Although the pandemic has torn, kicked, stomped, and throttled the handbook of dating, some people have drawn positives from this new alien way of romance. This was the case for Owen, who, controversially, preferred dating over lockdown.
“I actually think dating over COVID has been a lot more fun,” he says. “It’s more relaxed and people are more up for a simple walk in the park and a coffee rather than a full-blown dinner and drinks. Before COVID, dates were so much pressure and you end up spending a lot of time and money on someone you’ve never actually met in real life before and might not have a connection with. It’s especially frustrating going to a fancy overpriced restaurant and spending a lot of money on what’s ultimately a below-average night. Pubs and bars always carry the risk of getting too boozy and mistaking thinking you like your date when in reality, you’ve just had one too many beers. Going on a walk means you can see if there’s a connection first - without the alcohol-induced buzz - before going on a ‘proper’ date.”

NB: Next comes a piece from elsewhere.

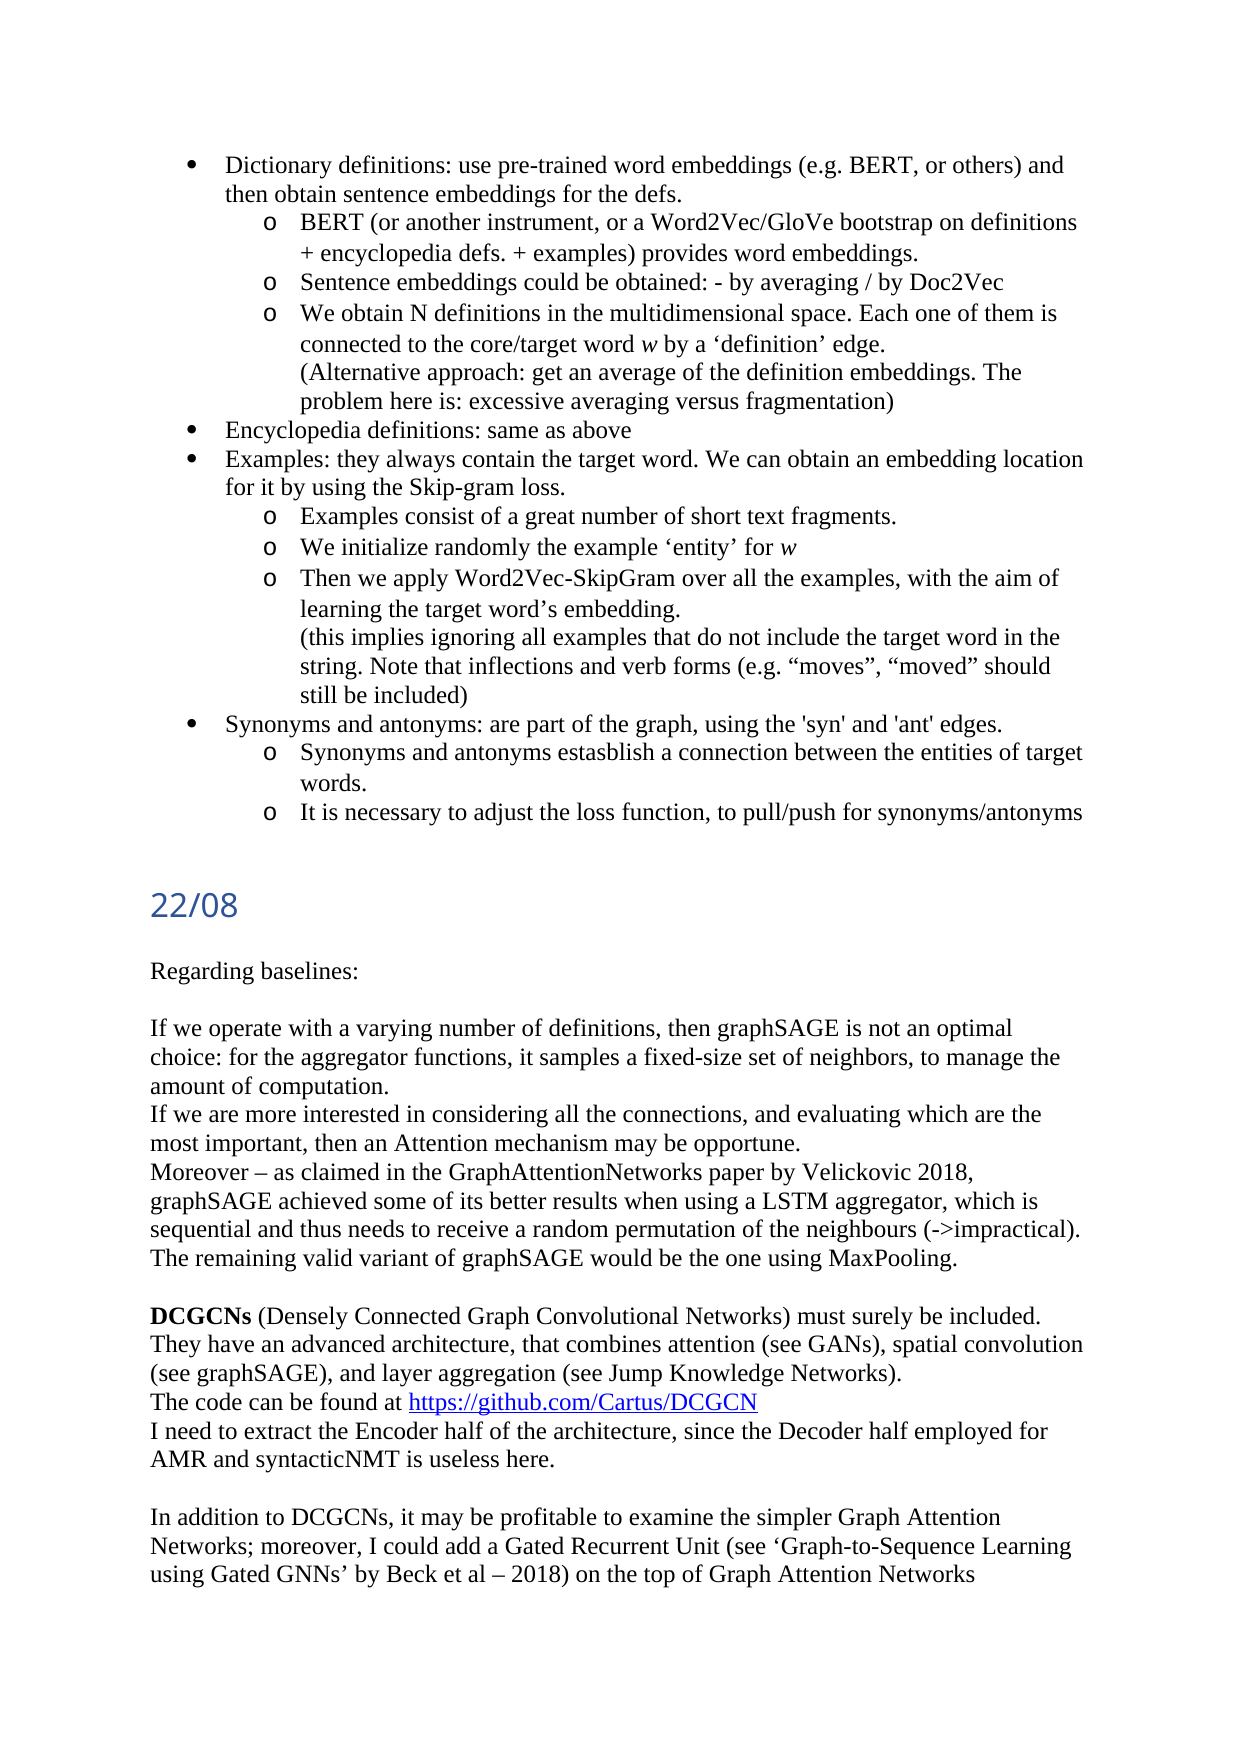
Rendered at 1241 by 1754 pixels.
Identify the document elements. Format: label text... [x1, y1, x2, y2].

Owen has found dating in a new city is a totally different experience. “I’ve recently moved to Edinburgh which is a new city to me. I didn’t know anyone there so dating was the only way to meet new people. The last thing I could do when I didn’t have a job was wine and dine at expensive bars and restaurants. I’ve found that since COVID, people have been keener to meet in person rather than chat for weeks on apps - which I find a massive waste of time.”
This new dating dynamic has left a lasting impact. “I’ll probably carry on with suggesting first dates like beers in a park or coffee and a walk,” says Owen. “I think first dates, in general, have been a lot more easy-going and natural throughout COVID. There’s a lot less pressure than sitting in a crowded bar trying to get to know someone you’ve only ever chatted to online, knowing that other people are listening in on your conversations. I really hated those awkward first date moments when you’re trying to work out if the girl stood in front of you is the same one that you’ve been chatting to. It’s a lot easier when you don’t meet in a bar packed with onlookers. You can even make it more special - grab some cans and go to a nice viewpoint.”
So, dating without restrictions might be daunting but we’ve learned some important lessons over the pandemic. The restrictions have meant that daters have spent more time enjoying the outdoors - a huge mood booster, and have avoided the misleading feelings of affection that come with ordering three too many beers. If you’re feeling anxious about returning to the old dating scene, remember that there’s no rush - if you want to continue enjoying park dates or online video dates, you can.
Humans are incredibly adaptable. Just as we’ve adapted to life with restrictions, as time goes on, it will get easier to adapt to life without restrictions again. If you want to meet your date in a restaurant or bar, suggest a small one with an outdoor area, to maximise your safety.
When it comes to post-date activities, you might find things aren’t working as well as they should be after some time off. Make sure you seek treatment if erectile dysfunction or premature ejaculation is affecting your love life. Both conditions can be psychological, but if the problem persists, then you should take a blood test to help you understand what’s causing the condition.
And remember - if you meet someone you like despite the threat of disease - you know that they’re a keeper.
The bottom line
As restrictions ease, dating can revert to its pre-pandemic pattern - but that doesn’t mean it will be an easy transition. Many people are feeling anxious about dating again. It’s no surprise considering physical distance and avoiding strangers has become the new cultural norm. Remember to take it step-by-step and only do what makes you feel comfortable. You might choose to carry on kicking off a first date with a video chat or a casual walk. If you feel anxious but you’re determined to make it out, choose a pub that has an outdoor area and doesn’t get too overcrowded. A year out could have made things a little rusty in the bedroom so make sure you seek treatment or speak to your GP if you encounter any issues.